For any definition of understanding you care to lay down, there's significant overlap between the way human brains do it and the way LLMs do it. LLMs are specifically designed to model constructs from data, and to model the systems that produce the data they're trained on, and the data they model comes from humans and human processes.
It could very well be that statistics and tokens is how our brains work at the computational level too. Just that our algorithms have slightly better heuristics due to all those millennia of A/B testing of our ancestors.
I think it’s a disingenuous read to assume original commenter means “understanding” in the literal sense. When we talk about LLM “understanding”, we usually mean it from a practical sense. If you give an input to the computer, and it gives you an expected output, then colloquially the computer “understood” your input.
What do you mean by “understand”? Do you mean conscious?
Understand just means “parse language” and is highly subjective.
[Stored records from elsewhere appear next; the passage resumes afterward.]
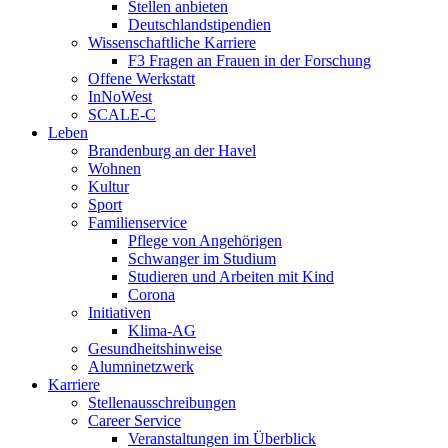
Stellen anbieten
Deutschlandstipendien
Wissenschaftliche Karriere
F3 Fragen an Frauen in der Forschung
Offene Werkstatt
InNoWest
SCALE-C
Leben
Brandenburg an der Havel
Wohnen
Kultur
Sport
Familienservice
Pflege von Angehörigen
Schwanger im Studium
Studieren und Arbeiten mit Kind
Corona
Initiativen
Klima-AG
Gesundheitshinweise
Alumninetzwerk
Karriere
Stellenausschreibungen
Career Service
Veranstaltungen im Überblick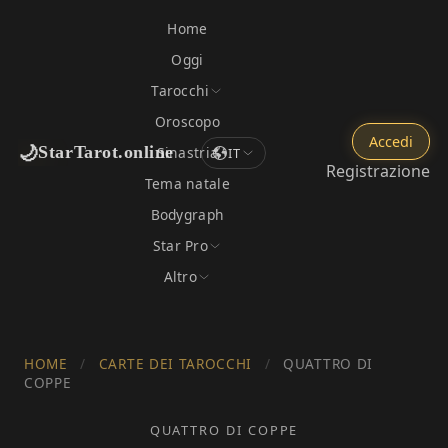
Home
Oggi
Tarocchi
Oroscopo
Accedi
🌙
StarTarot.online
Sinastria
IT
Registrazione
Tema natale
Bodygraph
Star Pro
Altro
HOME
/
CARTE DEI TAROCCHI
/
QUATTRO DI
COPPE
QUATTRO DI COPPE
If I talk to someone African in Chinese they do not understand me but they are still conscious.
If I talk to an LLM in Chinese it will understand me but that doesn’t mean it is conscious.
If I talk about physics to a kindergartner they will not understand but that doesn’t mean they don’t understand anything.
Do you see where I am going?
[dead]
It astonishes me how people can make categorical judgements on things as hard to define as 'understanding'.
I would say that, except for the observable and testable performance, what else can you say about understanding?
It is a fact that LLMs are getting better at many tasks. From their performance, they seem to have an understanding of say python.
The mechanistic way this understanding arises is different than humans.
How can you say then it is 'not real', without invoking the hard problem of consciousness, at which point, we've hit a completely open question.